CNN ASR getting nan and core dump after epoch 1 with custom dataset

user12233 · June 17, 2022, 4:48pm

I’m trying to implement the code from here using a custom data set. I’m able to get the code to run with the librispeech dataset but when I use my dataset I get the following:

Train Epoch: 1 [0/2875 (0%)] Loss: 10.740855

Then the next value for the loss would be NAN

Any help is appreciated!

I added gradient clipping here:

loss.backward()
torch.nn.utils.clip_grad_norm_(model.parameters(), 5)
optimizer.step()

Once I do that I get the following:

Train Epoch: 1 [0/2875 (0%)] Loss: 10.740855
Segmentation fault (core dumped)

My dataset has clips from 3 to 14 seconds.

Henry_Chibueze · June 17, 2022, 5:47pm

What loss function are you using? can you post the code block of how you pass arguments to it as well?

user12233 · June 20, 2022, 7:17pm

Thanks for the reply! I’m using the CTC loss function:

criterion = nn.CTCLoss(blank=0).to(device)

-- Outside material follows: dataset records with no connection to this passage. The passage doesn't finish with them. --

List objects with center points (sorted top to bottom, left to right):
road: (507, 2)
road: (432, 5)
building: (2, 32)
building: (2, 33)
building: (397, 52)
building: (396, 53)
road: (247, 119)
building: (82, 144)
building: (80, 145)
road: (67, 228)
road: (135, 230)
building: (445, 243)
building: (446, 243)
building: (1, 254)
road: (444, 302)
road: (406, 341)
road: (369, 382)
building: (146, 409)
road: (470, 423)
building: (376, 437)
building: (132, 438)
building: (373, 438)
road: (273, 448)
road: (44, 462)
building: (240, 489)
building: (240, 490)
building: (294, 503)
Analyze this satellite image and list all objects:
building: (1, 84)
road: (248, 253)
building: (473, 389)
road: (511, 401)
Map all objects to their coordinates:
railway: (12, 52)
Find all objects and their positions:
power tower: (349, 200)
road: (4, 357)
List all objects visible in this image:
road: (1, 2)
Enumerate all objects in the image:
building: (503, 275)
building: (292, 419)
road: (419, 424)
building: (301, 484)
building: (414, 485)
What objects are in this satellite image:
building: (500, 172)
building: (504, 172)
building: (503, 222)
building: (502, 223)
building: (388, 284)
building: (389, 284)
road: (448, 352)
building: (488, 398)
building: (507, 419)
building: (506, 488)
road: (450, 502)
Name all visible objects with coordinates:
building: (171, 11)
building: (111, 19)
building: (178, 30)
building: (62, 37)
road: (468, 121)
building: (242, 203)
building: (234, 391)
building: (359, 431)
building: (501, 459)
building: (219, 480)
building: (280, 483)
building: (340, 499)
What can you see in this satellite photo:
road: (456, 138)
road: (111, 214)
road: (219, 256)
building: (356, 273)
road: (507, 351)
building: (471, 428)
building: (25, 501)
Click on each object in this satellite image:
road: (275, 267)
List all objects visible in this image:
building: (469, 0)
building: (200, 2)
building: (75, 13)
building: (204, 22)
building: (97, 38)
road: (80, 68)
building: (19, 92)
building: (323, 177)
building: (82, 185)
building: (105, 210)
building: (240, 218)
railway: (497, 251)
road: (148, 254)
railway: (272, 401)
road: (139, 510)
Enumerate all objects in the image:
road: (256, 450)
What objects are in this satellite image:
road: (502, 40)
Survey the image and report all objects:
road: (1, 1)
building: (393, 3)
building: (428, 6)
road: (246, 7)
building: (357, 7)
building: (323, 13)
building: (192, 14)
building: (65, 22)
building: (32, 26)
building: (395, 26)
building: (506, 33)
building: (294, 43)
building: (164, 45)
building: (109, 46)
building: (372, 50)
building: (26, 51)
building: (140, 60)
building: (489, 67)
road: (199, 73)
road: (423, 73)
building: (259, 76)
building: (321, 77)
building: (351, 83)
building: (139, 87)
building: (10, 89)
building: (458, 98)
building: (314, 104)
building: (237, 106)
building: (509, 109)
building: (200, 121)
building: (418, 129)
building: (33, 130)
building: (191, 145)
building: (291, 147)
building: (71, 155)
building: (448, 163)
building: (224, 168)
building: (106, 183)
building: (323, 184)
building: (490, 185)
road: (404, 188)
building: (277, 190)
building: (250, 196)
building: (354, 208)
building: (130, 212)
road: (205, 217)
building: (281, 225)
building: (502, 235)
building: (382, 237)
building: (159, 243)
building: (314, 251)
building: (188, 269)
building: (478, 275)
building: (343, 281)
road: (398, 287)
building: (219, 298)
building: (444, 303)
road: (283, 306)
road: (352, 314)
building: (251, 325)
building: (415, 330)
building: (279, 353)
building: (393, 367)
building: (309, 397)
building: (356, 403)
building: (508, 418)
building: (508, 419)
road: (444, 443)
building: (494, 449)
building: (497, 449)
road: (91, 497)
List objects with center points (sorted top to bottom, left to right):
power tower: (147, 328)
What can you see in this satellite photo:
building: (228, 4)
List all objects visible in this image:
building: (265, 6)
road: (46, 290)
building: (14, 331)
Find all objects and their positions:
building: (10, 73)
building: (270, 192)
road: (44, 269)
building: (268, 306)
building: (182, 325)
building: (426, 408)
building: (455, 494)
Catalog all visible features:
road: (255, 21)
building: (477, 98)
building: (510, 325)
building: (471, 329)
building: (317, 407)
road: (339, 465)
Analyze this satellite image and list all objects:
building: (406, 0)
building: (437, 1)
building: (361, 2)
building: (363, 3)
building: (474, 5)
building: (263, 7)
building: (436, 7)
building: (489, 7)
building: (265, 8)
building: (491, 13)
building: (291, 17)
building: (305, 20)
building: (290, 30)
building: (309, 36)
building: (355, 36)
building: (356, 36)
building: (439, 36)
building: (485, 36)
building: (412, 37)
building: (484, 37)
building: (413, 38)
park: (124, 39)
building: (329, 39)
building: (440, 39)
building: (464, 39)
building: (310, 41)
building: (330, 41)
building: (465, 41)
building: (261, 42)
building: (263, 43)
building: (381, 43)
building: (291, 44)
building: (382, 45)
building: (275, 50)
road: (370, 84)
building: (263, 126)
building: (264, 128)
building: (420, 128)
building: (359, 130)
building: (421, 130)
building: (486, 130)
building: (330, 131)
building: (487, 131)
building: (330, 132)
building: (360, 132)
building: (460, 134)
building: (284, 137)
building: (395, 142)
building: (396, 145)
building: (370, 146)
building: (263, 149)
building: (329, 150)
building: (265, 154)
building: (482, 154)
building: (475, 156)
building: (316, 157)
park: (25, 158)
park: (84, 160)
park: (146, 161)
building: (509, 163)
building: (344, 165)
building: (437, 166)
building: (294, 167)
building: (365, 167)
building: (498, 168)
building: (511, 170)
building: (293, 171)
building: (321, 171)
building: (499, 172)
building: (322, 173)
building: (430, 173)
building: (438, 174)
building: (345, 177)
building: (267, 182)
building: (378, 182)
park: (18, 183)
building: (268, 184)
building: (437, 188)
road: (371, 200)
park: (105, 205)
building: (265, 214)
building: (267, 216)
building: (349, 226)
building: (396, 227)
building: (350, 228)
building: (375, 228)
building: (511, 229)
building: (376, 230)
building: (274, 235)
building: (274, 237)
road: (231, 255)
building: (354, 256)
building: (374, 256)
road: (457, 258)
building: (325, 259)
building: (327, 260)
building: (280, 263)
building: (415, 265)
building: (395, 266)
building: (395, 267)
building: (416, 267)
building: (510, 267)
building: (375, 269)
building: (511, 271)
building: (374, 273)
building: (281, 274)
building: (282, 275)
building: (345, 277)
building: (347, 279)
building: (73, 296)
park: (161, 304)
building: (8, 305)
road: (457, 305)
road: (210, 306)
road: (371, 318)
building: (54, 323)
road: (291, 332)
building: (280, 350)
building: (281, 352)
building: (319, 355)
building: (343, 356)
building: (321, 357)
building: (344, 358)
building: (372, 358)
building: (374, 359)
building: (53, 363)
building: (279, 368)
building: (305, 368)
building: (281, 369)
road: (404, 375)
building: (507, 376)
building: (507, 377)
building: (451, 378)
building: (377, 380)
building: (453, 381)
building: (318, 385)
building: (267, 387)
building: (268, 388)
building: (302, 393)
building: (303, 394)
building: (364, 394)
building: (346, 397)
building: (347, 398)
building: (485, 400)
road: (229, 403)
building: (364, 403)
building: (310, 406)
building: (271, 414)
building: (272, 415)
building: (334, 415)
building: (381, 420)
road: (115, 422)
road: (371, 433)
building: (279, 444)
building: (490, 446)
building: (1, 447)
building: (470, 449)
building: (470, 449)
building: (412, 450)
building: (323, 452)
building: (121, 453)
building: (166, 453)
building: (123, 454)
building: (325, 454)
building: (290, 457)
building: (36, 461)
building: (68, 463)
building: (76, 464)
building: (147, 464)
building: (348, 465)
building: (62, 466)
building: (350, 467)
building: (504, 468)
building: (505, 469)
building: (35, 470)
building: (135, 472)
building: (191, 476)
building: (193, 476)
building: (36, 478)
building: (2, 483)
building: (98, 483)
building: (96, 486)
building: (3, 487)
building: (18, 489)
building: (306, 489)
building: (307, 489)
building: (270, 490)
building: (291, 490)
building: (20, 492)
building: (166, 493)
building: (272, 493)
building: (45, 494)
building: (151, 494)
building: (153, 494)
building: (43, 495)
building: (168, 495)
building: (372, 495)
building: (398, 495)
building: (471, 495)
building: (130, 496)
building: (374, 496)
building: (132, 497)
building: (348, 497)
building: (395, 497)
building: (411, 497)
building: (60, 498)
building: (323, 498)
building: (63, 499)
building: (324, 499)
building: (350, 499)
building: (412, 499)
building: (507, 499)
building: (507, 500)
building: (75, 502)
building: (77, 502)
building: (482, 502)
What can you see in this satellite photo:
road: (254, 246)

Below is the block of code I use to train the model which is the arguments I pass to the loss function:

def train(model, device, train_loader, criterion, optimizer, scheduler, epoch, iter_meter, experiment):
    model.train()
    data_len = len(train_loader.dataset)
    with experiment.train():
        for batch_idx, _data in enumerate(train_loader):
            spectrograms, labels, input_lengths, label_lengths = _data
            spectrograms, labels = spectrograms.to(device), labels.to(device)
            optimizer.zero_grad()
            output = model(spectrograms)  # (batch, time, n_class)
            output = F.log_softmax(output, dim=2)
            output = output.transpose(0, 1) # (time, batch, n_class)
            loss = criterion(output, labels, input_lengths, label_lengths)
            loss.backward()

            torch.nn.utils.clip_grad_norm_(model.parameters(), 5)

            experiment.log_metric('loss', loss.item(), step=iter_meter.get())
            experiment.log_metric('learning_rate', scheduler.get_lr(), step=iter_meter.get())

            optimizer.step()
            scheduler.step()
            iter_meter.step()
            if batch_idx % 100 == 0 or batch_idx == data_len:
                print('Train Epoch: {} [{}/{} ({:.0f}%)]\tLoss: {:.6f}'.format(
                    epoch, batch_idx * len(spectrograms), data_len,
                    100. * batch_idx / len(train_loader), loss.item()))